Data extracted from a collection
┌──
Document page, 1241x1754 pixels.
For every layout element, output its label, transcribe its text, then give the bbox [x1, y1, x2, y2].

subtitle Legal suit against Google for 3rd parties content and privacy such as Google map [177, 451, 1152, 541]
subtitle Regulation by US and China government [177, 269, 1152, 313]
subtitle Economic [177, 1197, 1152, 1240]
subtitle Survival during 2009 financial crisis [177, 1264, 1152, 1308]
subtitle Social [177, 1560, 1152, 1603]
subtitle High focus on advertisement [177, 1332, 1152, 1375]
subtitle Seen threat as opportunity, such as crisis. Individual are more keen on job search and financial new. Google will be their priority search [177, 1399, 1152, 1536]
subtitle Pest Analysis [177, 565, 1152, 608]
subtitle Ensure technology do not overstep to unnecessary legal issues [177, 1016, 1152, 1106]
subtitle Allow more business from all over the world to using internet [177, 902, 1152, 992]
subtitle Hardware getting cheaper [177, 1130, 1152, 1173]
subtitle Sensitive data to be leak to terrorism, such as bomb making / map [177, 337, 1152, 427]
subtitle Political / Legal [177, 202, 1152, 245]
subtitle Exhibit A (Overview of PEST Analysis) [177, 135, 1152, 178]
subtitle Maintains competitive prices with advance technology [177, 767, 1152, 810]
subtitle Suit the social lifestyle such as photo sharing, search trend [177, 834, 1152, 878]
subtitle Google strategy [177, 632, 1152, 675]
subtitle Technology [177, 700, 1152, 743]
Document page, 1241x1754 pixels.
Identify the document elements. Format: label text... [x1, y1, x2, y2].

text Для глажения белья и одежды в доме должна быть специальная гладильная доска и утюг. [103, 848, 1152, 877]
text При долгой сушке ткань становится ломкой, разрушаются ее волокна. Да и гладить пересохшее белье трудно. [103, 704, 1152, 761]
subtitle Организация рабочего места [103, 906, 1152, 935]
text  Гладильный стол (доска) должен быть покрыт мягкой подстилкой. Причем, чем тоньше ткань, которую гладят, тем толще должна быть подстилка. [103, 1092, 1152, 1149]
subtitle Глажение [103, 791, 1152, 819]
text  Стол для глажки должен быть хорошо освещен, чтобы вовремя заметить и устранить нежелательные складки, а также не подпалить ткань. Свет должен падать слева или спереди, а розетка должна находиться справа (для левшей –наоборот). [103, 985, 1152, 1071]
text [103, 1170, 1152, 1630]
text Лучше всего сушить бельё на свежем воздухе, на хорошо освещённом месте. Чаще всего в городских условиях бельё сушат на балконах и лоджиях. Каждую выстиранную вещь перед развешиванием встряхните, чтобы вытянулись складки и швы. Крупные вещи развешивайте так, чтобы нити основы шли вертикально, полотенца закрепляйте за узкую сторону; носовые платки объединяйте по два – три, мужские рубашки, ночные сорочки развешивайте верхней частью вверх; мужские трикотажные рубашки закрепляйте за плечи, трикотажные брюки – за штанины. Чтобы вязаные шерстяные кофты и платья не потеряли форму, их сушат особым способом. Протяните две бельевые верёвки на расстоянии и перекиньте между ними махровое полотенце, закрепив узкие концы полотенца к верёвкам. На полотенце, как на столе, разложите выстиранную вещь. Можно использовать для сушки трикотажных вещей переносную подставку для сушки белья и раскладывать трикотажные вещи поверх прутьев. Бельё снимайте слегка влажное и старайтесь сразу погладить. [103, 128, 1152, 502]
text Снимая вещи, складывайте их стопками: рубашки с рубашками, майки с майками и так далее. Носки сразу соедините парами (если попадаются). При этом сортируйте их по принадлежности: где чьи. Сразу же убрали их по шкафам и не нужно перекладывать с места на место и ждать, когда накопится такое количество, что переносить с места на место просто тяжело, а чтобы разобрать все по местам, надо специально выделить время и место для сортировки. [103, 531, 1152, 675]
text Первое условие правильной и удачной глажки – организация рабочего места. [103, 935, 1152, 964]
└──
# Task brief
In full and without changes, give the data above once more.

# Problem solution
Document page, 1241x1754 pixels.
For every layout element, output its label, transcribe its text, then give the bbox [x1, y1, x2, y2].

subtitle Legal suit against Google for 3rd parties content and privacy such as Google map [177, 451, 1152, 541]
subtitle Regulation by US and China government [177, 269, 1152, 313]
subtitle Economic [177, 1197, 1152, 1240]
subtitle Survival during 2009 financial crisis [177, 1264, 1152, 1308]
subtitle Social [177, 1560, 1152, 1603]
subtitle High focus on advertisement [177, 1332, 1152, 1375]
subtitle Seen threat as opportunity, such as crisis. Individual are more keen on job search and financial new. Google will be their priority search [177, 1399, 1152, 1536]
subtitle Pest Analysis [177, 565, 1152, 608]
subtitle Ensure technology do not overstep to unnecessary legal issues [177, 1016, 1152, 1106]
subtitle Allow more business from all over the world to using internet [177, 902, 1152, 992]
subtitle Hardware getting cheaper [177, 1130, 1152, 1173]
subtitle Sensitive data to be leak to terrorism, such as bomb making / map [177, 337, 1152, 427]
subtitle Political / Legal [177, 202, 1152, 245]
subtitle Exhibit A (Overview of PEST Analysis) [177, 135, 1152, 178]
subtitle Maintains competitive prices with advance technology [177, 767, 1152, 810]
subtitle Suit the social lifestyle such as photo sharing, search trend [177, 834, 1152, 878]
subtitle Google strategy [177, 632, 1152, 675]
subtitle Technology [177, 700, 1152, 743]
Document page, 1241x1754 pixels.
Identify the document elements. Format: label text... [x1, y1, x2, y2].

text Для глажения белья и одежды в доме должна быть специальная гладильная доска и утюг. [103, 848, 1152, 877]
text При долгой сушке ткань становится ломкой, разрушаются ее волокна. Да и гладить пересохшее белье трудно. [103, 704, 1152, 761]
subtitle Организация рабочего места [103, 906, 1152, 935]
text  Гладильный стол (доска) должен быть покрыт мягкой подстилкой. Причем, чем тоньше ткань, которую гладят, тем толще должна быть подстилка. [103, 1092, 1152, 1149]
subtitle Глажение [103, 791, 1152, 819]
text  Стол для глажки должен быть хорошо освещен, чтобы вовремя заметить и устранить нежелательные складки, а также не подпалить ткань. Свет должен падать слева или спереди, а розетка должна находиться справа (для левшей –наоборот). [103, 985, 1152, 1071]
text [103, 1170, 1152, 1630]
text Лучше всего сушить бельё на свежем воздухе, на хорошо освещённом месте. Чаще всего в городских условиях бельё сушат на балконах и лоджиях. Каждую выстиранную вещь перед развешиванием встряхните, чтобы вытянулись складки и швы. Крупные вещи развешивайте так, чтобы нити основы шли вертикально, полотенца закрепляйте за узкую сторону; носовые платки объединяйте по два – три, мужские рубашки, ночные сорочки развешивайте верхней частью вверх; мужские трикотажные рубашки закрепляйте за плечи, трикотажные брюки – за штанины. Чтобы вязаные шерстяные кофты и платья не потеряли форму, их сушат особым способом. Протяните две бельевые верёвки на расстоянии и перекиньте между ними махровое полотенце, закрепив узкие концы полотенца к верёвкам. На полотенце, как на столе, разложите выстиранную вещь. Можно использовать для сушки трикотажных вещей переносную подставку для сушки белья и раскладывать трикотажные вещи поверх прутьев. Бельё снимайте слегка влажное и старайтесь сразу погладить. [103, 128, 1152, 502]
text Снимая вещи, складывайте их стопками: рубашки с рубашками, майки с майками и так далее. Носки сразу соедините парами (если попадаются). При этом сортируйте их по принадлежности: где чьи. Сразу же убрали их по шкафам и не нужно перекладывать с места на место и ждать, когда накопится такое количество, что переносить с места на место просто тяжело, а чтобы разобрать все по местам, надо специально выделить время и место для сортировки. [103, 531, 1152, 675]
text Первое условие правильной и удачной глажки – организация рабочего места. [103, 935, 1152, 964]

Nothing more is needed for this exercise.